Upon Tee’s acceptance, MCA said his appointment fell under the Sultan’s authority.
However, Ngeh is of the opinion that, by accepting the Sultan’s appointment, MCA is subservient to the Sultan, therefore is unable to represent the people.
What Ngeh has to realize is that, a party’s acceptance of a Sultan’s decree does not in any way hinder the party from serving the people.
Tee accepted the appointment, pointing out that while he is an MCA representative, he is also a Johorean who respects the Sultan’s wishes.
It was earlier reported that the Sultan of Johor, Sultan Ibrahim Iskandar had wanted a Chinese representative in the state exco, despite MCA announcing they were going to decline state or federal government posts.
Meanwhile, in another attempt to rile up the country’s constitution, DAP national chairman Karpal Singh had recently said there was no longer a need for the Senate.
Quoted by theSun, he had said: “There is no need for the senate. It is an unnecessary expense required to be borne by the people. It does not serve a useful purpose.”
Presenting yet another example that indicates his preference for the system practiced in Singapore, Karpal said, like the republic, a house with a single legislative chamber would suit public interest better.

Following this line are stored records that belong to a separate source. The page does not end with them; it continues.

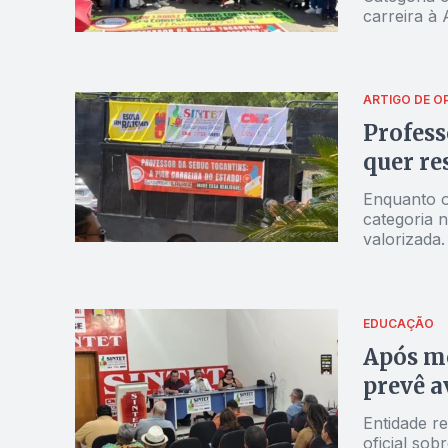
carreira à 
ARTIGO DE O
Profess
quer re
Enquanto o
categoria 
valorizada.
EDUCAÇÃO
Após mo
prevê 
Entidade re
oficial sob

It is also important to highlight Karpal’s non-interest in accepting titles given by the royalty. While the practice of titles is a commonplace in this country, DAP has always taken the stand of declining titles bestowed by royalties.
Ngeh, however, carries a Datukship. He was awarded the Darjah Dato’ Paduka Mahkota Perak, which carries the title Dato’, in 2008.
There were some initial dissatisfaction within the DAP’s central executive committee (CEC) on Ngeh accepting the title, in a report by English daily The Star last November, Ngeh had said he understood that the party was against class creation through titles.
Karpal was amongst those who objected to Ngeh receiving the Datukship. To that, Ngeh had responded, “I believe he (Karpal) should also respect the views of the majority.”
DAP’s Datuk Teng Chang Khim had also commented on his own datukship, saying: “When the Sultan of Selangor conferred the award and title, it was only proper to accept it respectfully.”
Perhaps it is proper to refresh Ngeh’s memory on what his fellow party member had opined in receiving titles from the Sultan.
It can be said that Tee’s appointment by the Sultan of Johor should also be regarded in the same manner that Teng justified his acceptance of the title given to him by the Sultan of Selangor.
DAP’s apparent dissatisfaction with the federal constitution and a system that has been practiced for hundreds of years stems from its constant comparison of Malaysia and Singapore.
DAP has to learn to work with the system that has been put in place for many years, and iron out the problems within by still maintaining the system.
In another example of showing retaliation, in 2011, several DAP representatives refused to wear the formal attire of Sarawak’s State Assembly.
According to a TV3 report, Sarawak DAP chairman Wong Ho Leng at the time refused to put on the formal attire saying it was too expensive and that the ‘songkok’ (Malay headgear) goes against their freedom of religion.
Meanwhile, a similar incident had occurred in Johor in 2008 where four DAP assemblyman faced dilemma when some members of the DAP CEC did not want them to wear the headgear at an event where the Sultan of Johor would be present.
The Star carried a report on the issue in June 2008, quoting then state DAP vice-chairman Norman Fernandez as saying: “It is not fair to put the Johor DAP assemblymen in such a difficult position, especially with the Sultan.”
It is hoped that DAP is able to show due respect to the Sultanate and institution of monarchy in the country, particularly because the Malays are watching closely.
The big question that Ngeh has to answer is, how different is Tee and him with regards to respecting the sultanate?
Tee was appointed by the Sultan and Ngeh was conferred the Datukship without having asked for it.
In a report by The Star, Ngeh had said: “I have never asked for the Datuk title.”
*Well written article by Farah Hanith.